Alternatively, if you’re doing offline profiling you can use Fil or Memray for allocated memory profiling, but they’re not designed to be on-by-default in production.

You need logging!

As we said at the start of the article, you want happy customers, and plenty of money left in your bank account. This requires you to have sufficiently fast jobs. When you’re just starting out with some new code, you can simply:

  1. Profile the code, ideally in production. No need to find outliers, just pick a job at random.
  2. Identify the bottlenecks.
  3. Fix the slowness.

Eventually, however, the normal case will be fast enough, and you will want to identify slow identifiers. This is where logging become useful; you probably already have some sort of logging already, for debugging purposes. You can also use logging to record the run time performance of you jobs, and build on that to identify slow outliers.

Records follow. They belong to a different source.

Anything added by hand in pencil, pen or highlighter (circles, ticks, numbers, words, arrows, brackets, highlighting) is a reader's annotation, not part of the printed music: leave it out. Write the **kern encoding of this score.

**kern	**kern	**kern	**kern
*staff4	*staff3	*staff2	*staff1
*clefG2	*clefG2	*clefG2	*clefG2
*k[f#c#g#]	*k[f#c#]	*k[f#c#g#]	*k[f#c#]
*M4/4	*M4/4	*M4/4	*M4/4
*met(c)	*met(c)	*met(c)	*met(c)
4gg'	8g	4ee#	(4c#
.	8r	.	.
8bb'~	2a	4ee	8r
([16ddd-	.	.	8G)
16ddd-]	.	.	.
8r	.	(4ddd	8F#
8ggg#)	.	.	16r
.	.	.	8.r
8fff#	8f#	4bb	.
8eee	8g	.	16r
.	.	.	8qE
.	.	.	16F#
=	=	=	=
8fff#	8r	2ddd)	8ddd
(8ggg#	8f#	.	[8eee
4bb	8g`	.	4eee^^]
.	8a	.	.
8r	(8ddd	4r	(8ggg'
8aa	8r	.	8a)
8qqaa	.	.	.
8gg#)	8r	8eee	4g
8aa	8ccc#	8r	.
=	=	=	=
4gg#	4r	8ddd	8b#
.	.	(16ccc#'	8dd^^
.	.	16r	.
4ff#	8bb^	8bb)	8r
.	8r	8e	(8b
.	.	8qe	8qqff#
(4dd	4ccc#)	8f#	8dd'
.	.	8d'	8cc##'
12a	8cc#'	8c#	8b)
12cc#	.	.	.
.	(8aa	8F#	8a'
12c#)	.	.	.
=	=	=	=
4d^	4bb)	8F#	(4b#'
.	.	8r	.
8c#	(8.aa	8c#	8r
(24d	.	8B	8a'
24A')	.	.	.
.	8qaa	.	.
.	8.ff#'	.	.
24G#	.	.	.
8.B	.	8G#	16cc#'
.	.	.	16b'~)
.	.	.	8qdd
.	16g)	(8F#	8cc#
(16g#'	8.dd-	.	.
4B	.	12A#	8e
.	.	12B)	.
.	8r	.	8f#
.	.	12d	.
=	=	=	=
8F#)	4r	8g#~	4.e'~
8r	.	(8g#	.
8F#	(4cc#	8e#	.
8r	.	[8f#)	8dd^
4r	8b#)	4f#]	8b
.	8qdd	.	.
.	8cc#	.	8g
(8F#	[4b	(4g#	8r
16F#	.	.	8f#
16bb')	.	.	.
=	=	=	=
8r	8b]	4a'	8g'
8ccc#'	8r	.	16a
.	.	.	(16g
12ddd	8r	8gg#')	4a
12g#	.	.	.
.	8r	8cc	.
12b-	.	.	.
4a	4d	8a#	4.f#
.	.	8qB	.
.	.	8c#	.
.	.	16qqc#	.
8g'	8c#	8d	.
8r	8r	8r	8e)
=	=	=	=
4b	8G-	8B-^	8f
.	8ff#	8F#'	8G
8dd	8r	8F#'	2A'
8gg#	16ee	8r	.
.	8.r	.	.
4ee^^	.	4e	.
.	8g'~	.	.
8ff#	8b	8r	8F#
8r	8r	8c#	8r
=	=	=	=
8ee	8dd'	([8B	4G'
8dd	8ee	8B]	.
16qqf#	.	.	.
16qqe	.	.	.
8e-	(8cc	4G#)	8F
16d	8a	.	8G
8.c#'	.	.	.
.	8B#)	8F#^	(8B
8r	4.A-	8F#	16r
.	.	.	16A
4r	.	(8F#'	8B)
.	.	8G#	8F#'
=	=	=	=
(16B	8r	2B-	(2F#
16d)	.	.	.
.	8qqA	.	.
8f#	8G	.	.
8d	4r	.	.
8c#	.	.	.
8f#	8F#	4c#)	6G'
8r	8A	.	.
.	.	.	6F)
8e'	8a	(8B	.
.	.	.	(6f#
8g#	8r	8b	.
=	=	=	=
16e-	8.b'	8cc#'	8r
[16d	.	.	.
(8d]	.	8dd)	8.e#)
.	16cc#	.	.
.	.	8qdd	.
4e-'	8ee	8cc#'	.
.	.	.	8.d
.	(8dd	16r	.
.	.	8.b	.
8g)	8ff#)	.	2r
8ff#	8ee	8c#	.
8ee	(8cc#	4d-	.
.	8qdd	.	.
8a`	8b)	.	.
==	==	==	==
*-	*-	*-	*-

You don’t need to use Honeycomb to do so, nor do you need to use OpenTelemetry. I do hope someday there will be logging services designed specifically for larger scale batch jobs and data pipelines (and if they do exist, please tell me!). But even with Python’s built-in logging, logging a message at the end of the run with the elapsed time and input size is really very easy.

The important thing is that is to have some way to query the resulting logs and extract appropriate records. You’ll also want some way to get automatic notification of outliers. Then, whenever you identify outliers, you can look at your logs, look at your profiling, and immediately start fixing performance and memory problems—with any luck, before your customers notice.